Mohan Lakhamraju has been both an entrepreneur and a global venture capitalist and he knows which one he’d rather be. “ As an investor, you’re always in the passenger seat, never in the driver’s seat. So I realised I can do more in the driver’s seat,” he said.

Today, Lakhamraju has both hands firmly on the steering wheel as the founder and CEO of Great Learning, which offers advanced courses in subjects like data analytics and machine learning for working professionals.

Launched in 2013 with 30 students, it now has some 5,000 students across six cities. Lakhamraju is also Vice-Chairman and CEO of the Great Lakes Institute of Management, which was started a decade ago by management professor Bala Balachandran, and now has campuses in Chennai and Gurgaon.

Lakhamraju timed his entry into the education business to perfection. Corporate India has been getting a rude awakening about the need for digital-age skills and insights into subjects like big data, machine learning, cloud computing and artificial intelligence. “These are all key areas of the digital economy,” he said.

Great Learning’s students, in the first years, were almost entirely from the infotech world. But, today, others are returning to the classroom, especially executives from the auto industry, pharmaceuticals, consulting and banking and financial service industries (BFSI). The digital training company offers both six-and 12-month courses with classes conducted every weekend.

The company is very much a digital-age product. At the core, it’s about using technology to serve quality to large numbers. The company has just 10 full-time faculty though that’s supplemented by several hundred more — a mix of academics and industry experts — who teach students across India.

Stored data.
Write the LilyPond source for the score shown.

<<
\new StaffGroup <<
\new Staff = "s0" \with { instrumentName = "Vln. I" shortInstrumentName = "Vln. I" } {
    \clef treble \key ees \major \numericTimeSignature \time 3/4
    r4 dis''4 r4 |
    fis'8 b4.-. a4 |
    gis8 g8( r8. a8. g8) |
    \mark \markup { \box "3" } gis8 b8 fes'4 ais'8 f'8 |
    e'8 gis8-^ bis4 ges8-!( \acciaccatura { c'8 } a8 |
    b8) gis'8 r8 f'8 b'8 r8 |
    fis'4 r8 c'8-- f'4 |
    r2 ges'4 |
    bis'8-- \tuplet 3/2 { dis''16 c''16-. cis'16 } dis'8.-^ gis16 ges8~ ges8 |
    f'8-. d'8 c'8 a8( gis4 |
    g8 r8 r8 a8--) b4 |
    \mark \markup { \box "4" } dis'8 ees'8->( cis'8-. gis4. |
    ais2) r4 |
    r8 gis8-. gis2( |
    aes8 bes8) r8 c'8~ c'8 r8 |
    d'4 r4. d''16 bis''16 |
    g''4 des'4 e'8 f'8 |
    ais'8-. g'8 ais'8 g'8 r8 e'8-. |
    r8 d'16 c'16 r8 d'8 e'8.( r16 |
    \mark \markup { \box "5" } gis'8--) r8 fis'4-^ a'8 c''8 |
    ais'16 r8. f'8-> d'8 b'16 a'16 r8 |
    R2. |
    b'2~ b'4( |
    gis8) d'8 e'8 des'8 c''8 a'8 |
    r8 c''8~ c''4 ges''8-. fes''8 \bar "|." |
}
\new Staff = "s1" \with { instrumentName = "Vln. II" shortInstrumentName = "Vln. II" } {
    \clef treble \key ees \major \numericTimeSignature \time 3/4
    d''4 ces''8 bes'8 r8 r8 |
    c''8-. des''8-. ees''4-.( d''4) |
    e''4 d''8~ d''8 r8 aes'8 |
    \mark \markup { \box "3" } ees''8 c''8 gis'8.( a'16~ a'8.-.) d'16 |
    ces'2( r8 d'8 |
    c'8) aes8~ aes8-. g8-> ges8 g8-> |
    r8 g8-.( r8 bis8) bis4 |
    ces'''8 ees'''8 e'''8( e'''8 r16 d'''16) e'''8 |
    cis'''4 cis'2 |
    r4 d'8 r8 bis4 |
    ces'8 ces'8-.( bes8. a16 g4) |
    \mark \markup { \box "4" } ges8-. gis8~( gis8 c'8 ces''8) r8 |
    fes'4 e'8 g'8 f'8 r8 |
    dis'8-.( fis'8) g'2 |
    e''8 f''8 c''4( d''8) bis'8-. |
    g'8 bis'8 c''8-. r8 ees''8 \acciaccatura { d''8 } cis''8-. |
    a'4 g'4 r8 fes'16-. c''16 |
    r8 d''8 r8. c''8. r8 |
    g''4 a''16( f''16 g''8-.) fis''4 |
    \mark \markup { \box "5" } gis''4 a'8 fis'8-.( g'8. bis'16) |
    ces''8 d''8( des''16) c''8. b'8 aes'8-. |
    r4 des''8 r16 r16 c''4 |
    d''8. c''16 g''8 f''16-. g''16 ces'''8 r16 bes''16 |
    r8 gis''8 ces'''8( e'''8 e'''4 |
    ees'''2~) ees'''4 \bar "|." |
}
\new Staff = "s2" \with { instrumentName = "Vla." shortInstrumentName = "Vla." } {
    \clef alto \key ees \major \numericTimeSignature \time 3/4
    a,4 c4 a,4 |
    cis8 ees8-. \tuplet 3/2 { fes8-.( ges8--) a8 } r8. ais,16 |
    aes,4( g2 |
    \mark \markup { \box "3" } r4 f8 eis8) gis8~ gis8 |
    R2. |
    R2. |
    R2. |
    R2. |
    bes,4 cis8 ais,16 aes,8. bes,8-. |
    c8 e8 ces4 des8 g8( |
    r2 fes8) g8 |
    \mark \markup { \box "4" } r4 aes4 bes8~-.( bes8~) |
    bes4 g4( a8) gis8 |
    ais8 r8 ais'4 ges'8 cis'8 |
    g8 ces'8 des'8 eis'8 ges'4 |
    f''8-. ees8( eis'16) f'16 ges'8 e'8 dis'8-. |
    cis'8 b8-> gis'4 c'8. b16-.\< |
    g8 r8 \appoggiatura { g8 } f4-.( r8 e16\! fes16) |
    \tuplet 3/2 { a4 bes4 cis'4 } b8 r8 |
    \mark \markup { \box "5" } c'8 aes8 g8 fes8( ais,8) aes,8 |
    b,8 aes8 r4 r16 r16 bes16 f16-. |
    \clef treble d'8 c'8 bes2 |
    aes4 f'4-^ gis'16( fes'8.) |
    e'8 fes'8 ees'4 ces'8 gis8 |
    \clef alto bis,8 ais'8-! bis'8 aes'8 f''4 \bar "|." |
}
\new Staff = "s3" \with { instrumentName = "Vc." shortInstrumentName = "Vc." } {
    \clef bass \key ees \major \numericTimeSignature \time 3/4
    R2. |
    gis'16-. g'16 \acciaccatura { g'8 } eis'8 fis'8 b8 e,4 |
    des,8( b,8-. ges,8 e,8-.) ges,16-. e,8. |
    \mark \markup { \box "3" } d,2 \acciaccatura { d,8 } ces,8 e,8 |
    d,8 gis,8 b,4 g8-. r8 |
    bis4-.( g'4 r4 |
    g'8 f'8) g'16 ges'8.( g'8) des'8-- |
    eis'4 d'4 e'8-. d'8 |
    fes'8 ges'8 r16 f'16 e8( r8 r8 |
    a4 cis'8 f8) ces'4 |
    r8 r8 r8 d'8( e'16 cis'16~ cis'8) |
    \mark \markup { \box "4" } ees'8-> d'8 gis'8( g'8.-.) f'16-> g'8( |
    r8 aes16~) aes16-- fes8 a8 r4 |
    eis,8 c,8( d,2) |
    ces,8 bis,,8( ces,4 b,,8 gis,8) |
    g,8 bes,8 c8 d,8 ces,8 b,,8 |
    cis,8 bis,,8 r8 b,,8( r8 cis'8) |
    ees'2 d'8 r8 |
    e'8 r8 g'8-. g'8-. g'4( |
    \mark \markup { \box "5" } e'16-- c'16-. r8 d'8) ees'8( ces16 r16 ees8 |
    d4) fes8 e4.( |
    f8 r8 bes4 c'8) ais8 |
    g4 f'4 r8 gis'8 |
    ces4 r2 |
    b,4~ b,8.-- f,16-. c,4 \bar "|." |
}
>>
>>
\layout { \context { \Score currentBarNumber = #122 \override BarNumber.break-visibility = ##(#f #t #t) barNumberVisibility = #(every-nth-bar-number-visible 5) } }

Your instructions.
Answer these questions from the passage about Great Learning.
(a) In what year was Great Learning launched, and with how many students?
(b) In which cities does the Great Lakes Institute of Management have campuses?
(c) How many full-time faculty does Great Learning have?

Result.
(a) 2013, with 30 students.
(b) Chennai and Gurgaon.
(c) 10.